Wednesday, May 09, 2007

4 posts from Tim Wheatly:

#1:

It is interesting what C.S. Lewis writes in the Screwtape Letters when he Wormwood is told: "There is no need to despair; hundreds of these adult converts have been reclaimed after a brief sojourn in the Enemy's camp and are now with us."

It seems as if Lewis is going against the idea of "once saved always saved." It would not surprise me that he would believe in this doctrine, because of his great emphasis on man's freewill. If man has a choice in whether he is saved or not, than why does he not have a choice in forfeiting his salvation?
Nonetheless, the one main thing I see wrong here is that to me if man chooses God, that seems to be a work on his part of achieving salvation, because it is something that he has done to obtain salvation. Thus, I believe in predestination and the perseverance of the saints, that is that God chooses you and will never let you go.

#2:

I find it intesting how the Screwtape wants his patient to pray like he did when he was a child, where he sort of forgets what it means to be praying. Certainly, not praying with your whole being is something that the devil would want, but does the devil really want us to look back on, as is implied in Lewis' writings, our child-like prayers. In a way, that would not be a good-thing for the devil, since when I was a child and prayed, I will remember that I came to God with that child-like faith with which we must come to Him, because "anyone who comes to God must believe that He exists and that He rewards those who earnestly seek Him" (Hebrews 11).

#3:

C.S. Lewis continues the pattern of being able to relate to his readers by writing of current events that had happened in the recent past at the time of his writings.
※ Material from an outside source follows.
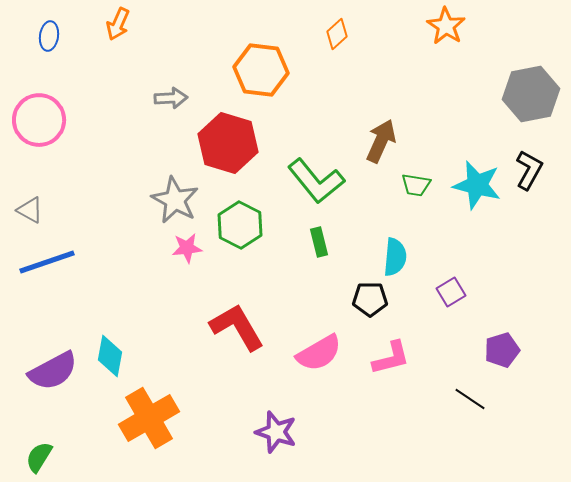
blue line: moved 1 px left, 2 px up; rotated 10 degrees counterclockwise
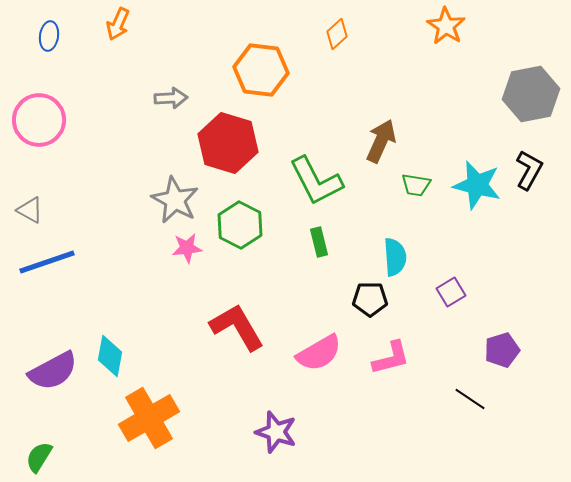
green L-shape: rotated 12 degrees clockwise
cyan semicircle: rotated 9 degrees counterclockwise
In Screwtape writing about the wars and how it can have negative effects for the demonic side, the reader's attention is grabbed, since many British had just gotten done with World War II at the time of them reading this book.
Also, it's interesting how C.S. Lewis cleverly reminds the reader, without them really notocing he is going so, about the inevitability of death. Whether it is in war or some place else, everyone will die and have to face God. Thus, C.S. Lewis prompts the reader to remember "his creater in the days of his youth" (Ecclesiastes).

#4:

Also, Lewis does a nice job of sneaking into the book how we as Christians tend to be concerned about what man thinks of us many times, instead of what God thinks of us. In chapter 10, Screwtape encourages Wormwood to have the patient laugh at his non-Christian's bad jokes, and to be silent when he ought to be spekaing up. This is definitely something that the Devil likes to work on. God has given us the Spirit without limits is what the scriptures say but Lewis implies in the book how we intend to suppress that Spirit. For we were not given "a spirit of timidity", but rather, as St. Paul says, "a spirit of power." Thus, to be shy in how we speak up, is to be lukewarm, something that is condemned in the Book of Revelation.